The data —
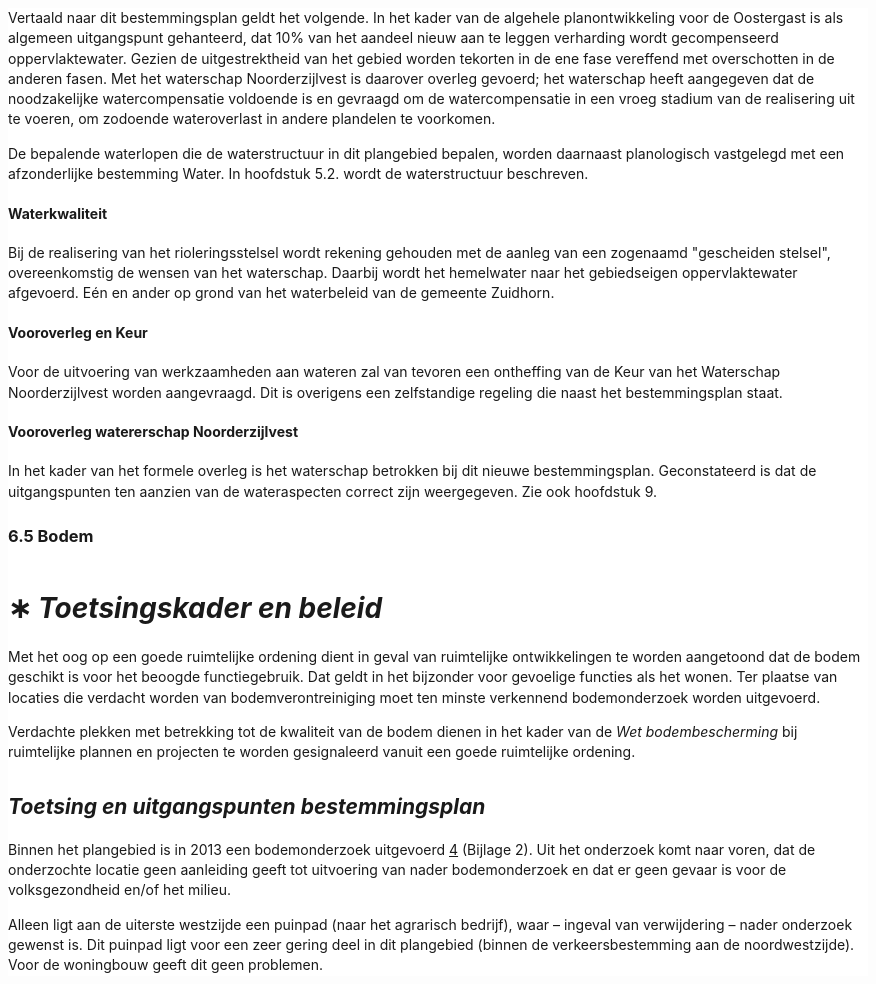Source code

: Vertaald naar dit bestemmingsplan geldt het volgende. In het kader van de algehele planontwikkeling voor de Oostergast is als algemeen uitgangspunt gehanteerd, dat 10% van het aandeel nieuw aan te leggen verharding wordt gecompenseerd oppervlaktewater. Gezien de uitgestrektheid van het gebied worden tekorten in de ene fase vereffend met overschotten in de anderen fasen. Met het waterschap Noorderzijlvest is daarover overleg gevoerd; het waterschap heeft aangegeven dat de noodzakelijke watercompensatie voldoende is en gevraagd om de watercompensatie in een vroeg stadium van de realisering uit te voeren, om zodoende wateroverlast in andere plandelen te voorkomen.

De bepalende waterlopen die de waterstructuur in dit plangebied bepalen, worden daarnaast planologisch vastgelegd met een afzonderlijke bestemming Water. In hoofdstuk 5.2. wordt de waterstructuur beschreven.

#### Waterkwaliteit

Bij de realisering van het rioleringsstelsel wordt rekening gehouden met de aanleg van een zogenaamd "gescheiden stelsel", overeenkomstig de wensen van het waterschap. Daarbij wordt het hemelwater naar het gebiedseigen oppervlaktewater afgevoerd. Eén en ander op grond van het waterbeleid van de gemeente Zuidhorn.

#### Vooroverleg en Keur

Voor de uitvoering van werkzaamheden aan wateren zal van tevoren een ontheffing van de Keur van het Waterschap Noorderzijlvest worden aangevraagd. Dit is overigens een zelfstandige regeling die naast het bestemmingsplan staat.

#### Vooroverleg watererschap Noorderzijlvest

In het kader van het formele overleg is het waterschap betrokken bij dit nieuwe bestemmingsplan. Geconstateerd is dat de uitgangspunten ten aanzien van de wateraspecten correct zijn weergegeven. Zie ook hoofdstuk 9.

### <span id="page-36-0"></span>**6.5 Bodem**

# ∗ *Toetsingskader en beleid*

Met het oog op een goede ruimtelijke ordening dient in geval van ruimtelijke ontwikkelingen te worden aangetoond dat de bodem geschikt is voor het beoogde functiegebruik. Dat geldt in het bijzonder voor gevoelige functies als het wonen. Ter plaatse van locaties die verdacht worden van bodemverontreiniging moet ten minste verkennend bodemonderzoek worden uitgevoerd.

Verdachte plekken met betrekking tot de kwaliteit van de bodem dienen in het kader van de *Wet bodembescherming* bij ruimtelijke plannen en projecten te worden gesignaleerd vanuit een goede ruimtelijke ordening.

## *Toetsing en uitgangspunten bestemmingsplan*

Binnen het plangebied is in 2013 een bodemonderzoek uitgevoerd [4](#page-36-2) (Bijlage 2). Uit het onderzoek komt naar voren, dat de onderzochte locatie geen aanleiding geeft tot uitvoering van nader bodemonderzoek en dat er geen gevaar is voor de volksgezondheid en/of het milieu.

Alleen ligt aan de uiterste westzijde een puinpad (naar het agrarisch bedrijf), waar – ingeval van verwijdering – nader onderzoek gewenst is. Dit puinpad ligt voor een zeer gering deel in dit plangebied (binnen de verkeersbestemming aan de noordwestzijde). Voor de woningbouw geeft dit geen problemen.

Assignment — Each entry should be set down exactly, pictures excluded.

Problem solution —
Source code

: Vertaald naar dit bestemmingsplan geldt het volgende. In het kader van de algehele planontwikkeling voor de Oostergast is als algemeen uitgangspunt gehanteerd, dat 10% van het aandeel nieuw aan te leggen verharding wordt gecompenseerd oppervlaktewater. Gezien de uitgestrektheid van het gebied worden tekorten in de ene fase vereffend met overschotten in de anderen fasen. Met het waterschap Noorderzijlvest is daarover overleg gevoerd; het waterschap heeft aangegeven dat de noodzakelijke watercompensatie voldoende is en gevraagd om de watercompensatie in een vroeg stadium van de realisering uit te voeren, om zodoende wateroverlast in andere plandelen te voorkomen.

De bepalende waterlopen die de waterstructuur in dit plangebied bepalen, worden daarnaast planologisch vastgelegd met een afzonderlijke bestemming Water. In hoofdstuk 5.2. wordt de waterstructuur beschreven.

#### Waterkwaliteit

Bij de realisering van het rioleringsstelsel wordt rekening gehouden met de aanleg van een zogenaamd "gescheiden stelsel", overeenkomstig de wensen van het waterschap. Daarbij wordt het hemelwater naar het gebiedseigen oppervlaktewater afgevoerd. Eén en ander op grond van het waterbeleid van de gemeente Zuidhorn.

#### Vooroverleg en Keur

Voor de uitvoering van werkzaamheden aan wateren zal van tevoren een ontheffing van de Keur van het Waterschap Noorderzijlvest worden aangevraagd. Dit is overigens een zelfstandige regeling die naast het bestemmingsplan staat.

#### Vooroverleg watererschap Noorderzijlvest

In het kader van het formele overleg is het waterschap betrokken bij dit nieuwe bestemmingsplan. Geconstateerd is dat de uitgangspunten ten aanzien van de wateraspecten correct zijn weergegeven. Zie ook hoofdstuk 9.

### <span id="page-36-0"></span>**6.5 Bodem**

# ∗ *Toetsingskader en beleid*

Met het oog op een goede ruimtelijke ordening dient in geval van ruimtelijke ontwikkelingen te worden aangetoond dat de bodem geschikt is voor het beoogde functiegebruik. Dat geldt in het bijzonder voor gevoelige functies als het wonen. Ter plaatse van locaties die verdacht worden van bodemverontreiniging moet ten minste verkennend bodemonderzoek worden uitgevoerd.

Verdachte plekken met betrekking tot de kwaliteit van de bodem dienen in het kader van de *Wet bodembescherming* bij ruimtelijke plannen en projecten te worden gesignaleerd vanuit een goede ruimtelijke ordening.

## *Toetsing en uitgangspunten bestemmingsplan*

Binnen het plangebied is in 2013 een bodemonderzoek uitgevoerd [4](#page-36-2) (Bijlage 2). Uit het onderzoek komt naar voren, dat de onderzochte locatie geen aanleiding geeft tot uitvoering van nader bodemonderzoek en dat er geen gevaar is voor de volksgezondheid en/of het milieu.

Alleen ligt aan de uiterste westzijde een puinpad (naar het agrarisch bedrijf), waar – ingeval van verwijdering – nader onderzoek gewenst is. Dit puinpad ligt voor een zeer gering deel in dit plangebied (binnen de verkeersbestemming aan de noordwestzijde). Voor de woningbouw geeft dit geen problemen.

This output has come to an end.